One route toward cultivating plurality would be to gain some familiarity with the languages mentioned above. In South Asia, genuine illiteracy comes about when one is unfamiliar with the languages that are spoken around oneself. Thus it is incumbent on us that we at the very least understand these other languages. We may not be able to fluently express ourselves in these other languages, but if everyone is familiar with the other’s language, we would have made a move towards understanding each other. Can we therefore contemplate a situation where people speak in the language of their choice, are understood by their audience, who then respond in diverse and multiple languages? Can we contemplate a situation where in a public discussion A speaks in Marathi, B responds in Konkani and the whole discussion is moderated by C in English? This is not an unfathomable situation since this is a reality of life, in Goa at least. To allow for such a situation would be to allow the possibility for a richer discussion in our public sphere.

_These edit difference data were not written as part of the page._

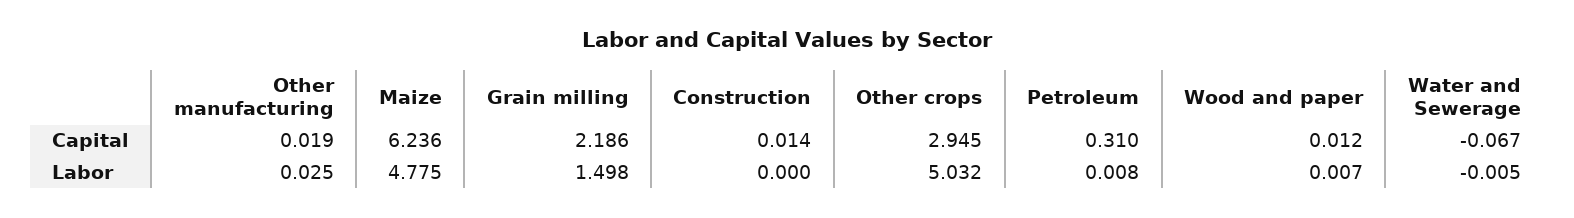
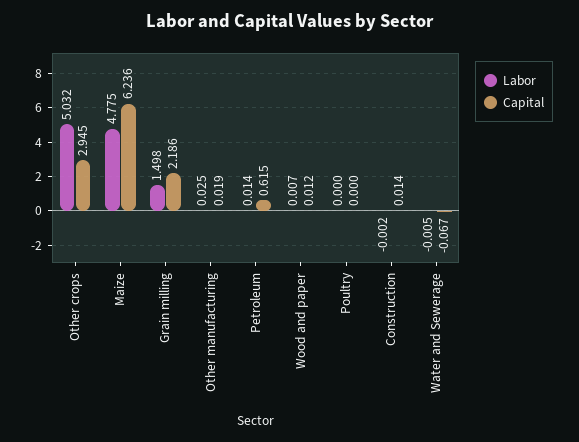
Capital, Petroleum: 0.31 -> 0.615
Labor, Construction: 0 -> -0.002
Labor, Petroleum: 0.008 -> 0.014
Labor, Poultry: none -> 0
Capital, Poultry: none -> 0

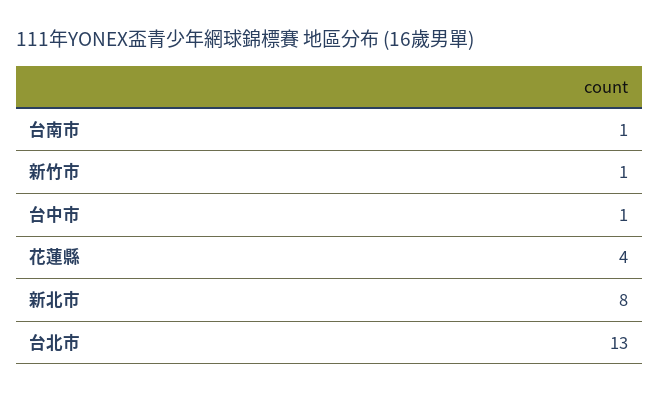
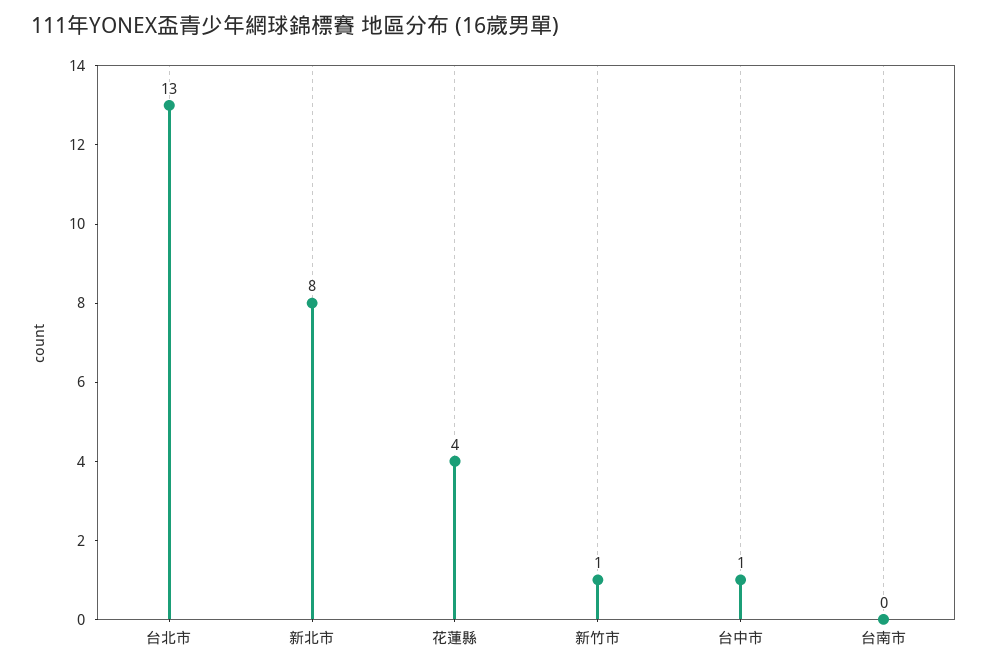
台南市: 1 -> 0

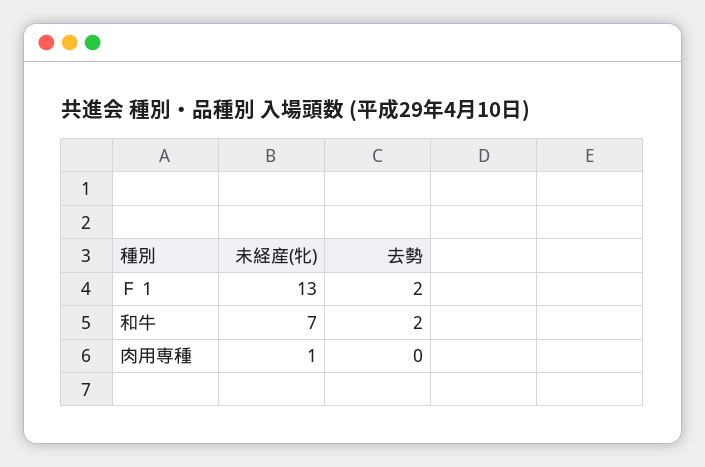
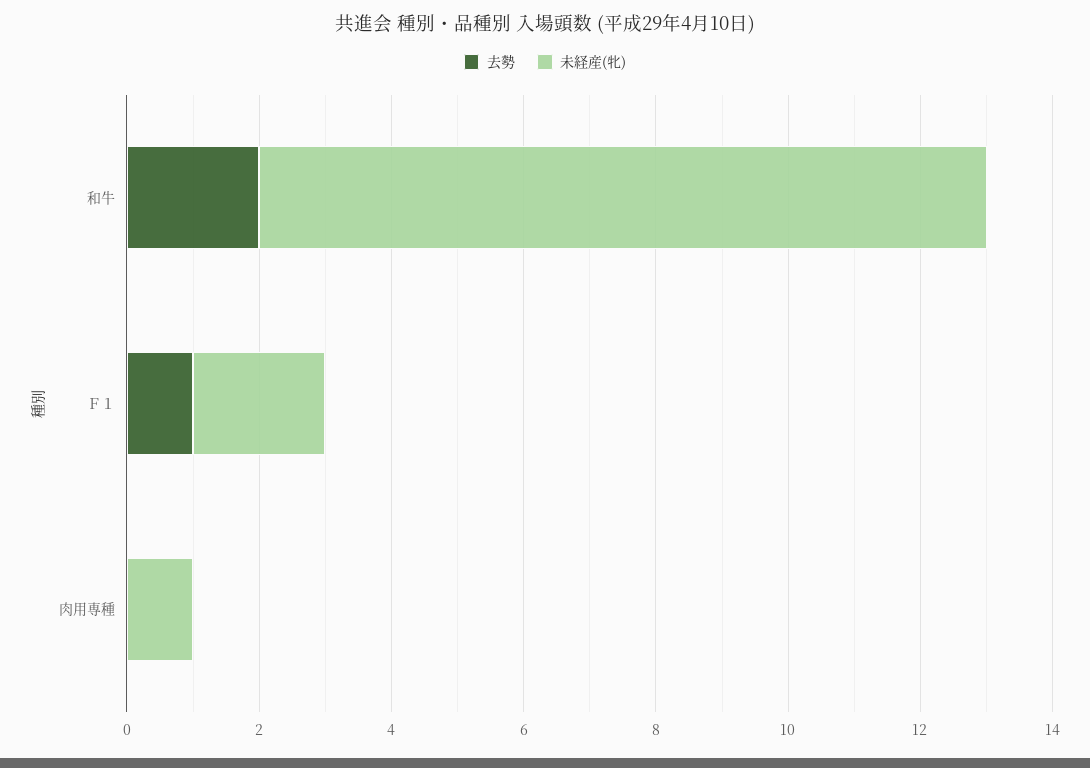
未経産(牝), Ｆ１: 13 -> 2
去勢, Ｆ１: 2 -> 1
未経産(牝), 和牛: 7 -> 11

If there is a challenge to this situation coming into being, then it is the intolerant ideology that discussions must happen in one language alone, and to speak in the language other than the one dominating the discussion is shameful. To be fair, this shame is felt largely by those speaking a language other than English. There is without doubt a certain arrogance that the English speaker brings to the public sphere. However, most of the time the complaints that discussions are conducted primarily in English are made by those familiar with English, and speaking in English. The burden of creating this polyphonic public sphere therefore falls first on those Konkani activists capable of articulating in Konkani. To them the advice would be, speak in Konkani even if the debate is being conducted in English. While there is no obligation to speak in Konkani, there should be an obligation to at least understand Konkani, Marathi and Hindustani. Once the stalwarts of the Konkani language movement make this move to make public discussions in Konkani, one assumes that the common man, that these stalwarts are so concerned about, will themselves begin to speak and debate in their tongue of choice, regardless of whether the debate is in English or not.

It seems to me though, that the problem lies with these stalwarts, who need to display, in English language dominated settings that they are capable of speaking in English as well. In such a case, what are we to do?